Rumsey is an unincorporated community and census-designated place (CDP) in Yolo County, California, United States. As of the 2020 census, Rumsey had a population of 91. It is located 18 mi northwest of Esparto, in the Capay Valley, in the northwestern part of the county. Rumsey's ZIP Code is 95679 and its area code 530. It lies at an elevation of 420 feet (128 m).
==History==
A post office was erected in 1878 near the Rumsey community, but it was named "Rock". In 1888 it was moved two miles north to the terminus of the Vaca Valley and Clear Lake Railroad, and the name was changed to "Rumsey". The name "Rock" was after a rock landmark, and the name "Rumsey" was given after Captain D.C. Rumsey who owned the land at the time.

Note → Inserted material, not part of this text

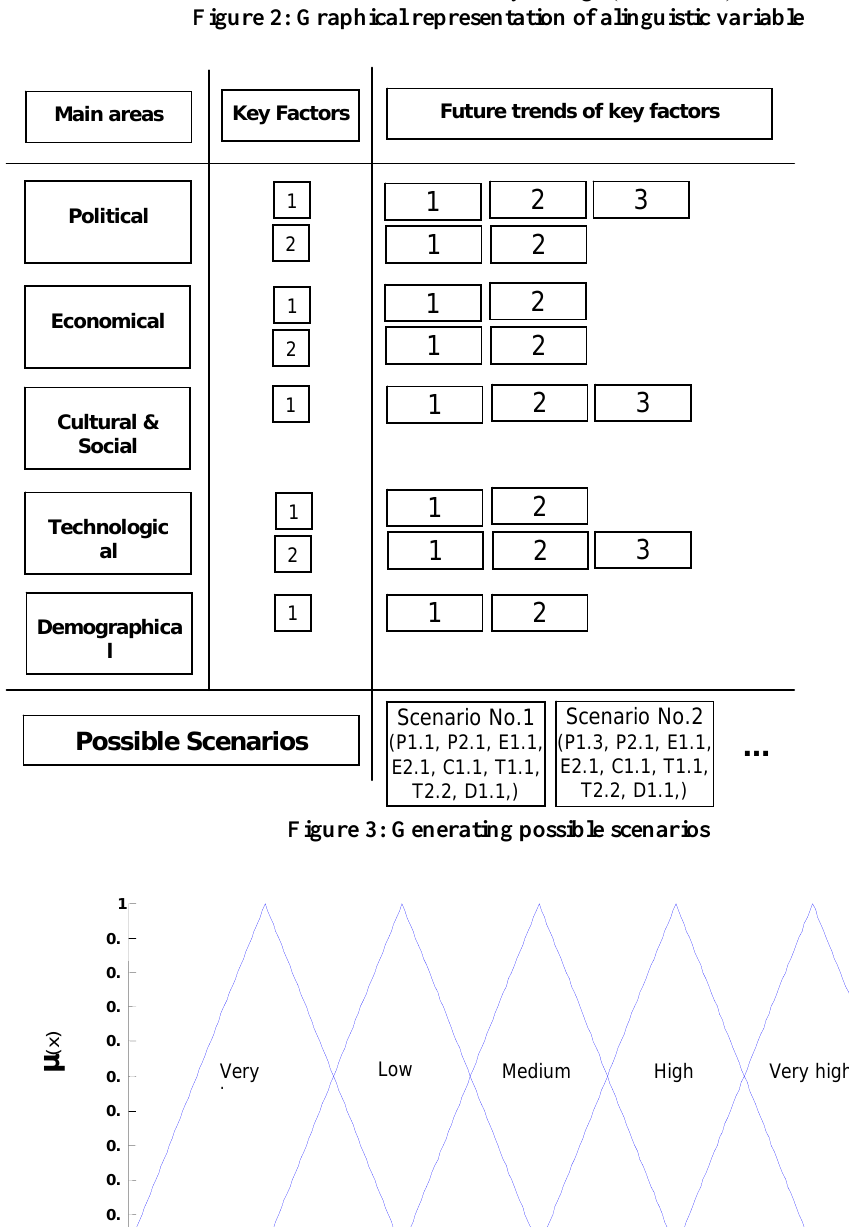
Figure 4: Linguistic variables for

Cache Creek was temporarily blocked north of Rumsey by a landslide caused by the 1906 San Francisco earthquake: "Our Rumsey correspondent mentions the fall of Cache Creek as a result of an earthquake shock Tuesday night. The water has continued to fall some since that date and in some places it is dry. Upon investigation by the officials of the Water Company it was found that a landslide had dammed the Creek near the Leonard ranch in Lake county...." The creek subsequently broke through, causing severe flooding in Rumsey.

==Demographics==

Rumsey first appeared as a census designated place in the 2020 U.S. census.

Historical population
| Census | Pop. | Note | %± |
| 2020 | 91 |  | — |
U.S. Decennial Census 1850–1870 1880-1890 1900 1910 1920 1930 1940 1950 1960 1970 1980 1990 2000 2010 2020

===2020 Census===

Rumsey CDP, California – Racial and ethnic composition Note: the US Census treats Hispanic/Latino as an ethnic category. This table excludes Latinos from the racial categories and assigns them to a separate category. Hispanics/Latinos may be of any race.
| Race / Ethnicity (NH = Non-Hispanic) | Pop 2020 | % 2020 |
|---|---|---|
| White alone (NH) | 68 | 74.73% |
| Black or African American alone (NH) | 0 | 0.00% |
| Native American or Alaska Native alone (NH) | 0 | 0.00% |
| Asian alone (NH) | 0 | 0.00% |
| Pacific Islander alone (NH) | 1 | 1.10% |
| Other race alone (NH) | 0 | 0.00% |
| Mixed race or Multiracial (NH) | 7 | 7.69% |
| Hispanic or Latino (any race) | 15 | 16.48% |
| Total | 91 | 100.00% |

==Education==
The CDP is served by the Esparto Unified School District.